Mientras todos los especialistas coinciden en que el fenómeno de El Niño tendrá a partir de la temporada primavera-verano características «muy fuertes» y cuyos efectos pueden extenderse hasta abril del 2027, municipios, provincias y Nación se preparan para enfrentar un panorama de probables inundaciones y otros eventuales desastres provocados por la naturaleza.
En el contexto de esos preparativos, en la primera hora de la tarde de este viernes estuvieron en Rafaela el coronel retirado Marcelo Rozas Garay, quien fuera subsecretario de Gestión del Riesgo de Desastres del Ministerio de Seguridad de la Nación durante la gestión de Patricia Bullrich en el gobierno de Mauricio Macri y también exsecretario de Estrategia y Asuntos Militares del Ministerio de Defensa durante la gestión de Luis Petri al frente de esa cartera; y el teniente coronel Pablo Campi, jefe del Batallón de Ingenieros Anfibios 121, con asiento en Santo Tomé. Ambos especialistas ofrecieron una disertación en el Espacio Cultural del SEOM, respondiendo a una invitación del funcionario libertario Bryan Mayer.

Gestión del riesgo
Ambas disertaciones estuvieron enfocadas en una cuestión clave: la planificación del riesgo. Ante un posible escenario de devastaciones producidas en sectores productivos y áreas urbanas que impliquen incluso el colapso de algunas infraestructuras esenciales para actividades productivas o poblaciones urbanas, los militares destacaron la necesidad de organizar los múltiples aspectos que hacen a la atención de la emergencia.
Rozas Garay, por ejemplo, recordó que el Norte de Santa Fe está incluido en la zona roja de mayor riesgo hídrico ante la inminencia de un «Súper Niño». En ese contexto, consideró clave preparar un modelo y los pilares de acción necesarios para afrontar tres momentos específicos: la prevención previa; la crisis en su pleno desarrollo; y la recuperación posterior a la crisis.
- La prevención debe incluir la organización y asisgnación de recursos; planes estratégicos y operativos; capacitación y ejercitación previa; mitigación; y monitoreo y alertas que permitan identificar riesgos, estadarizarlos y prepararse para afrontarlos.
- El desarrollo de la crisis debe activar el Centro de Operaciones de Emergencia y los sistemas de articulación con organismos públicos y privados; despliegue y apoyos; monitoreo y comunicación; y el inicio de la evaluación de daños, con dos puntos fundamentales:; interoperación y conectividad.

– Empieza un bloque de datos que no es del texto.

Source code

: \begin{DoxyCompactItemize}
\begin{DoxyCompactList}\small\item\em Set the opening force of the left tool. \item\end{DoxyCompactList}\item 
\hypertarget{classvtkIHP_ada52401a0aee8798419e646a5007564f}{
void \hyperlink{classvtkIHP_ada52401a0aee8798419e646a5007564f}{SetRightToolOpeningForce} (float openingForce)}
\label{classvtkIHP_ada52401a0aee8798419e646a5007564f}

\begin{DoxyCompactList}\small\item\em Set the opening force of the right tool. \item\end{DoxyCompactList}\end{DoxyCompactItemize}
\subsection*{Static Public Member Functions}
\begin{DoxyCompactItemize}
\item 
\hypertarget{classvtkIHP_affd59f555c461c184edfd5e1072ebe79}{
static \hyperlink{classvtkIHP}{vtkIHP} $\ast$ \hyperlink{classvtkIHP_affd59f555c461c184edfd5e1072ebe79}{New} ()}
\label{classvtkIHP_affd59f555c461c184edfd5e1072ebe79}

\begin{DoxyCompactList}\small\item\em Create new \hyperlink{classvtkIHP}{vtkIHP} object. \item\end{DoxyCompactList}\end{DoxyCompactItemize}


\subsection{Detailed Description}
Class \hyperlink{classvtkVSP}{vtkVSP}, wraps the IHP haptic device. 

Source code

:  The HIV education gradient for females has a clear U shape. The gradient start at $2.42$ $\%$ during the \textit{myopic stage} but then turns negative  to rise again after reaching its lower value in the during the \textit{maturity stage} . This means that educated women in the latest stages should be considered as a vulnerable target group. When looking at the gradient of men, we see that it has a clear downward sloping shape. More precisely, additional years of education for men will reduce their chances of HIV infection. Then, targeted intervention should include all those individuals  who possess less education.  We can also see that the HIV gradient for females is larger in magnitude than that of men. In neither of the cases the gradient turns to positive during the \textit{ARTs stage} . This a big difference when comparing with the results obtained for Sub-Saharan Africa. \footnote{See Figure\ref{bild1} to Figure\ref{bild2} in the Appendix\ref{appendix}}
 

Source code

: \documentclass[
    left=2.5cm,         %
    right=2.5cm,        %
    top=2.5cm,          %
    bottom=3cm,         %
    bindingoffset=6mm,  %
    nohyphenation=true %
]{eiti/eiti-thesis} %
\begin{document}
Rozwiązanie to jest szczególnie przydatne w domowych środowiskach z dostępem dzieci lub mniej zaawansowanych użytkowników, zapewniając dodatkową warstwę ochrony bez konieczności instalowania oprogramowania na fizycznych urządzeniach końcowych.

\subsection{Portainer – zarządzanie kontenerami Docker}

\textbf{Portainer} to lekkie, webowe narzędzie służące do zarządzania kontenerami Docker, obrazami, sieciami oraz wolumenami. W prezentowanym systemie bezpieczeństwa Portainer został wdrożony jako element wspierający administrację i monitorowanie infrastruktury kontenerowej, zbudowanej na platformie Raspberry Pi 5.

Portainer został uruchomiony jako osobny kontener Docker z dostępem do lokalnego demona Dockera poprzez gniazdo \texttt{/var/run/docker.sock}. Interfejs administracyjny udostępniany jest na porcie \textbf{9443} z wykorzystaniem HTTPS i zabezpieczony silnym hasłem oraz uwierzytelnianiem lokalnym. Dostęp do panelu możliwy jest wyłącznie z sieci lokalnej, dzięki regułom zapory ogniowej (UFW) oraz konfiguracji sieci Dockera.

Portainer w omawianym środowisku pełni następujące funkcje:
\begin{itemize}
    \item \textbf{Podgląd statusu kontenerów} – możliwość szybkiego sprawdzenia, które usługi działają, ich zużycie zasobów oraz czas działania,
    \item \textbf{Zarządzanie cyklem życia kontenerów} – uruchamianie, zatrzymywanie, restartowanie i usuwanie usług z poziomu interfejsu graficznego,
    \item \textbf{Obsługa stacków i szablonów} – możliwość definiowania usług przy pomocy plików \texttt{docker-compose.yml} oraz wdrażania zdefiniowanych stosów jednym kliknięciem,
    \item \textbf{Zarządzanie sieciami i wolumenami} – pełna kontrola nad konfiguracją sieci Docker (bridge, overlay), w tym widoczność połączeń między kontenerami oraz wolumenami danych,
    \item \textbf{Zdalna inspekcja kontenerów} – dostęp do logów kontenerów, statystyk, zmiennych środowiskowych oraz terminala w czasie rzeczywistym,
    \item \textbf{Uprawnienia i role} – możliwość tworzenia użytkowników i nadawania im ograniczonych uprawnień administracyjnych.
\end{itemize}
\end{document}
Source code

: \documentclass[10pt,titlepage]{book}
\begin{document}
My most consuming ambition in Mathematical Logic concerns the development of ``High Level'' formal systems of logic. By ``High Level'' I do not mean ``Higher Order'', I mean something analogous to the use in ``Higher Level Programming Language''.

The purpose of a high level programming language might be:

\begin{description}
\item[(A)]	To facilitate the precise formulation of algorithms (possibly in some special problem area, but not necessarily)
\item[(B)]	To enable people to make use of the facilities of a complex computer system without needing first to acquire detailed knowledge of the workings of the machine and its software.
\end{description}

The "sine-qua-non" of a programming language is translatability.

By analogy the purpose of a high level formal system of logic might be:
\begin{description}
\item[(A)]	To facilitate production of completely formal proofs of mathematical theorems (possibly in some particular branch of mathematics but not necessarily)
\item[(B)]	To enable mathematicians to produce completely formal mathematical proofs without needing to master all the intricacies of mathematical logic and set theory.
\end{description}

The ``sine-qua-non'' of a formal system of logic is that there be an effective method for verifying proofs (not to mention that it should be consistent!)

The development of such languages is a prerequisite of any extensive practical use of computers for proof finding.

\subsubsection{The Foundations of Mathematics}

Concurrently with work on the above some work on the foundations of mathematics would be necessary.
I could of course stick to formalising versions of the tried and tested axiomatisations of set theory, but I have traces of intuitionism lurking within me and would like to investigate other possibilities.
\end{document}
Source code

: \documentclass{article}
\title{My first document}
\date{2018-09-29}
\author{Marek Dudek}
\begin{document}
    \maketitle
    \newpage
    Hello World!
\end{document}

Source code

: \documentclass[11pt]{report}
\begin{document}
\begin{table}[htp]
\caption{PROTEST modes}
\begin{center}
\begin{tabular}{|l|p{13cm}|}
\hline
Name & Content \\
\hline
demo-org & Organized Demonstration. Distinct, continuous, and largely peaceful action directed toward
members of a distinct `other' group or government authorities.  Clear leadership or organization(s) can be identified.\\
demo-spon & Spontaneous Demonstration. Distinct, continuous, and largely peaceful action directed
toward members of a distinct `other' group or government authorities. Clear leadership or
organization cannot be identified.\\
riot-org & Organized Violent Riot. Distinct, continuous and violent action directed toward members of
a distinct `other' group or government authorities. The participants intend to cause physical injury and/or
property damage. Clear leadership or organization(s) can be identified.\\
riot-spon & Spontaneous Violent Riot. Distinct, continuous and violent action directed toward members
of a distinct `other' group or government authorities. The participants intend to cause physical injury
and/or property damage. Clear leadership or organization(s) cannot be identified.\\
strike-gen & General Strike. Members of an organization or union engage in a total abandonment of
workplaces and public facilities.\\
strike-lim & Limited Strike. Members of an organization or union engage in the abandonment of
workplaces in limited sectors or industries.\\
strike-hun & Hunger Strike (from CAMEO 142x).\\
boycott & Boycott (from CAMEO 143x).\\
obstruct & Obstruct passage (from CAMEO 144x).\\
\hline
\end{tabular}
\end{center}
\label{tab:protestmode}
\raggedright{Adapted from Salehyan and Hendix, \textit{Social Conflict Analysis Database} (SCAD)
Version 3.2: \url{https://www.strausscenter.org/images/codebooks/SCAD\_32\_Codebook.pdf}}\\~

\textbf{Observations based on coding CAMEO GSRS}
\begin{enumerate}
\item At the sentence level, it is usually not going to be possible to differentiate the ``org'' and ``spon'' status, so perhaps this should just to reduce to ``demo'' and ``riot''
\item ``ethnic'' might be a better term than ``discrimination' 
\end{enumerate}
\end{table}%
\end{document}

- Finalmente, la recuperación implica tener precisión sobre la magnitud de los daños; cómo se pueden rehabilitar servicios e infraestructura; el plan de reconstrucción inmediata; y también un monitoreo y control de la etapa, con el fin de reconstruir mejor.
El aporte militar
Por su parte, el teniente coronel Campi se explayó en cuanto a las capacidades operativas del Batallón a su cargo, así como también las posibilidades reales de intervención que ofrece; en qué momento y dónde puede intervenir con eficacia; y de qué manera se daría esa presencia, en atención a cómo escale la situación a la que se enfrente.
Campi recordó que el personal militar tiene disciplina y una cadena de mandos, en tanto que su personal y equipamiento están preparados para afrontar situaciones extremas.